5. Impersonation rate

SELECT
  bot_name,
  COUNT(*) AS claimed,
  SUM(CASE WHEN bot_verified THEN 1 ELSE 0 END) AS verified,
  COUNT(*) - SUM(CASE WHEN bot_verified THEN 1 ELSE 0 END) AS unverified
FROM access_logs
WHERE bot_name IS NOT NULL
  AND timestamp >= now() - interval '7 days'
GROUP BY bot_name
ORDER BY unverified DESC;

The unverified column shows the impersonation pressure on each bot identity. Often higher than the verified column for the popular bots.

A minimal dashboard

If you do nothing else, build a single dashboard with three panels:

Daily request count by bot for the last 30 days. Watch for sudden spikes (often crawl bursts after a release) or drops (often a robots.txt change broke something).
Top 20 pages crawled by AI bots for the last 7 days. Tells you what AI vendors find interesting on your site.
Errors served to AI bots for the last 7 days. The remediation list.
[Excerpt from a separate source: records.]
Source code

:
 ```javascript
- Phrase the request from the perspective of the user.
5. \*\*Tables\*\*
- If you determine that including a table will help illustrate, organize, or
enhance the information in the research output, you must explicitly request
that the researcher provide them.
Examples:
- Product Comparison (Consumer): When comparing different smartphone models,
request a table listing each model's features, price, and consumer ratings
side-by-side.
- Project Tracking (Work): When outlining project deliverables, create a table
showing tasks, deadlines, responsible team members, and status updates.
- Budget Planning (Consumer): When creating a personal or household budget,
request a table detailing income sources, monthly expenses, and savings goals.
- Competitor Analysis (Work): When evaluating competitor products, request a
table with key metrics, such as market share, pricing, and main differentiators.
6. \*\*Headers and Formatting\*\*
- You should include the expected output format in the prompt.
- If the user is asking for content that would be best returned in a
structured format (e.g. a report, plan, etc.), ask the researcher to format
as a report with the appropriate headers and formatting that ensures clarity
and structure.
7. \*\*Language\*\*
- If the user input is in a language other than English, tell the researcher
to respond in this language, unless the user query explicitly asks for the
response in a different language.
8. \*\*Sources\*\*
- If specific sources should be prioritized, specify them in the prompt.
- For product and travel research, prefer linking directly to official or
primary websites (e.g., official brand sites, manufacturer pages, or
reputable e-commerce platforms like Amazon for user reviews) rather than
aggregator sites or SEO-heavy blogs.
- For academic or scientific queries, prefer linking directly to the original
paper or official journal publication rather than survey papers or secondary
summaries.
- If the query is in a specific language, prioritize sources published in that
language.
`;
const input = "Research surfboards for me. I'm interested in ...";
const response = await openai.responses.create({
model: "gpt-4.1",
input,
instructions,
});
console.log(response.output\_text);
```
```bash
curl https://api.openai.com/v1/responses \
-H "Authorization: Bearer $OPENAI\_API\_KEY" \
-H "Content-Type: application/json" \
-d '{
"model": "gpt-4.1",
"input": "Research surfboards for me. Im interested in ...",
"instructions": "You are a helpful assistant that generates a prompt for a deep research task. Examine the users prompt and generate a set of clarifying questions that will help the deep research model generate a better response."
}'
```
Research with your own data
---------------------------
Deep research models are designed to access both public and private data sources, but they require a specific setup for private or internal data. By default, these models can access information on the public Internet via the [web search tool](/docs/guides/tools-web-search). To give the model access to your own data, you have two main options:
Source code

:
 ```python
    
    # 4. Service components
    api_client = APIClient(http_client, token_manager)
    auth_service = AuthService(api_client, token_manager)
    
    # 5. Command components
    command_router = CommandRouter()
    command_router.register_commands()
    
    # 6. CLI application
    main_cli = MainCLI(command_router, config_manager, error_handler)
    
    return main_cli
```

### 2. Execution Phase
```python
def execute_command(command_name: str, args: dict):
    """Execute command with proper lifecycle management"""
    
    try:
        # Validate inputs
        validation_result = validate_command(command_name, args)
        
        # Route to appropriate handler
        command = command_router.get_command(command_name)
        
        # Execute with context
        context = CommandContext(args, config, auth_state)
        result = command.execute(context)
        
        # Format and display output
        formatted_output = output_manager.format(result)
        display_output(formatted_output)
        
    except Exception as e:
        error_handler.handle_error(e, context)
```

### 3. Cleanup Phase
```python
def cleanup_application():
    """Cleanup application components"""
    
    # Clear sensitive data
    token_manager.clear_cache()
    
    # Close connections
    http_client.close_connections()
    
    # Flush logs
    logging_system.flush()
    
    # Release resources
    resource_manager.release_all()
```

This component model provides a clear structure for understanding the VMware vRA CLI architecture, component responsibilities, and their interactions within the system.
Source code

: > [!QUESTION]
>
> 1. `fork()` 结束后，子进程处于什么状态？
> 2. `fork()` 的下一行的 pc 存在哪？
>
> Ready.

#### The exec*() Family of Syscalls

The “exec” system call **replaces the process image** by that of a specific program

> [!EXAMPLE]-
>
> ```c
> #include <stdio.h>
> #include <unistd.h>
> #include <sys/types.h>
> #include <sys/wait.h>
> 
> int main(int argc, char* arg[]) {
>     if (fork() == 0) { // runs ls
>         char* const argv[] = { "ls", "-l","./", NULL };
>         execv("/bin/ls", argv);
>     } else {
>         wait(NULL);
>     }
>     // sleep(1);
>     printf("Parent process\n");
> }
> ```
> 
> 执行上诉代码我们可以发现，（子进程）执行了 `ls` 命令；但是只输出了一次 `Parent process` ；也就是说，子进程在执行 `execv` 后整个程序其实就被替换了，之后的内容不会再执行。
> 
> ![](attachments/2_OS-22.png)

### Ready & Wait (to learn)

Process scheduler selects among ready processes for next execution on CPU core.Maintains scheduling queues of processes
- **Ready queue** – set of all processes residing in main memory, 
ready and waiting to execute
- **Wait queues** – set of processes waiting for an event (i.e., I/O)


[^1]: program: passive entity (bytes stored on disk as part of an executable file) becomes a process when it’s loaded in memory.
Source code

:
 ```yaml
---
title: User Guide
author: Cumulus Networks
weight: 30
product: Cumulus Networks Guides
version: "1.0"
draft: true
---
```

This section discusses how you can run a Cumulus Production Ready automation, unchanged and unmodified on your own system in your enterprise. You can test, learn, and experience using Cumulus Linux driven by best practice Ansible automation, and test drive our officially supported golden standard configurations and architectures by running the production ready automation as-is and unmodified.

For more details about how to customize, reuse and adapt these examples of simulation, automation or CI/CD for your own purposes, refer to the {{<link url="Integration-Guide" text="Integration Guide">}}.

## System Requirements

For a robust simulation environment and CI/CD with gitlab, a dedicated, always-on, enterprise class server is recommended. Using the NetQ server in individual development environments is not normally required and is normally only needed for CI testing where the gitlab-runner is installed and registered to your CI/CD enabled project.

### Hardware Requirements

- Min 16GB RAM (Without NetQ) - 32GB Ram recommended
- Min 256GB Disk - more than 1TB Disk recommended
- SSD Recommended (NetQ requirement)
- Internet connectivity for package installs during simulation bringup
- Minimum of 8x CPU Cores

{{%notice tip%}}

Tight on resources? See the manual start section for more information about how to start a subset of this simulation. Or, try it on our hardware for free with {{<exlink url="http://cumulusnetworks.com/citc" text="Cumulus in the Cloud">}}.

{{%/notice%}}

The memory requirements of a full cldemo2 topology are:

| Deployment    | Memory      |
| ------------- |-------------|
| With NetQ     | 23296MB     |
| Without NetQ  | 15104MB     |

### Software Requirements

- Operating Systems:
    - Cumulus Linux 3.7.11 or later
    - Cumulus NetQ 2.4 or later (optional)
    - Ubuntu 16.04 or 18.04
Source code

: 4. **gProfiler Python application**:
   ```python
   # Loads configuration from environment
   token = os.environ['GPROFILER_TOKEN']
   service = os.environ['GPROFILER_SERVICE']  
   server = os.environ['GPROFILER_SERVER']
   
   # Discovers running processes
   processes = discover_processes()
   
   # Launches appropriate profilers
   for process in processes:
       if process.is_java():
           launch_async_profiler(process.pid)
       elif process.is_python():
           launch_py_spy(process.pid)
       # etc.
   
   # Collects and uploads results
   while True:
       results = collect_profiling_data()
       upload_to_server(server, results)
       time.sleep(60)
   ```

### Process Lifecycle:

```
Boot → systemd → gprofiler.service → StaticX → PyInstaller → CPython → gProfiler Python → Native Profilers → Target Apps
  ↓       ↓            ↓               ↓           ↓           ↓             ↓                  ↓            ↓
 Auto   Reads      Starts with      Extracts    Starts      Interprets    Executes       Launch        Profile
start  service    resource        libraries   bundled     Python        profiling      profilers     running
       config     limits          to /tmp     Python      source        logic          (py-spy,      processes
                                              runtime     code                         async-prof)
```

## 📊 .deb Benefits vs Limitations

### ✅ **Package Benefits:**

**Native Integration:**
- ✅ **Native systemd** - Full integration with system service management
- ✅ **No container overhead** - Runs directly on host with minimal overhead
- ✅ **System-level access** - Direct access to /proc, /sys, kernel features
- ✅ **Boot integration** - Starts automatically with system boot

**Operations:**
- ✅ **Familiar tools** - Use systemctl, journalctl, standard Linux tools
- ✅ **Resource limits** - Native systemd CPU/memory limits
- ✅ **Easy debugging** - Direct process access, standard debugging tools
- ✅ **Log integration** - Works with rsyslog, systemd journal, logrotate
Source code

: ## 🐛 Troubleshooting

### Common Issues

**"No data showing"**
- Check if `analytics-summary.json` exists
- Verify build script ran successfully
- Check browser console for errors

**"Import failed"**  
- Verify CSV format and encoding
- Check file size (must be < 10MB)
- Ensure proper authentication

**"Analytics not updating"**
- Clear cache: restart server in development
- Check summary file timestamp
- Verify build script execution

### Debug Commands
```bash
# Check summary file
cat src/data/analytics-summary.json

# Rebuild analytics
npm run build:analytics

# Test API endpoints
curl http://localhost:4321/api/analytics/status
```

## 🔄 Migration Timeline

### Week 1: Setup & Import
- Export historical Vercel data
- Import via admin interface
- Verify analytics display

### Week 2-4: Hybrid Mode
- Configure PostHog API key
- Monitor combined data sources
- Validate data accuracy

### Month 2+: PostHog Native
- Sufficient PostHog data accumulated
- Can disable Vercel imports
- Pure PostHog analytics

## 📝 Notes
Three panels. Maybe a hundred lines of SQL or Vector config. Enough to know what is happening.

Tools that help

If you do not want to build it from scratch:

GoAccess for Nginx/Apache logs. Fast, terminal-based, has bot detection.
Vector + Grafana for structured log pipelines.
AWS Athena if your logs are already in S3.
Cloudflare logs include a WAF field plus Cloudflare's own bot management classification.

For ad-hoc investigation, the User-Agent Lookup tool is a useful sanity check on any specific UA you encounter.

What good looks like

A site with healthy AI bot observability in 2026:

Knows the top 5 AI bots by traffic.
Has zero 4xx errors served to verified bots on canonical content.
Spots impersonation spikes within a day.
Reviews crawl patterns monthly to catch regressions.

This is achievable with a couple of days of work and a small dashboard. The compounding return is large because every other agentic SEO decision depends on knowing what the bots actually see.

Why this matters

You cannot improve what you cannot measure. Most teams in 2026 are flying blind on AI bot traffic. Getting basic observability in place is a one-week project that pays off whenever any AI optimization decision needs to be made. Start with a regex over your access logs. Iterate from there.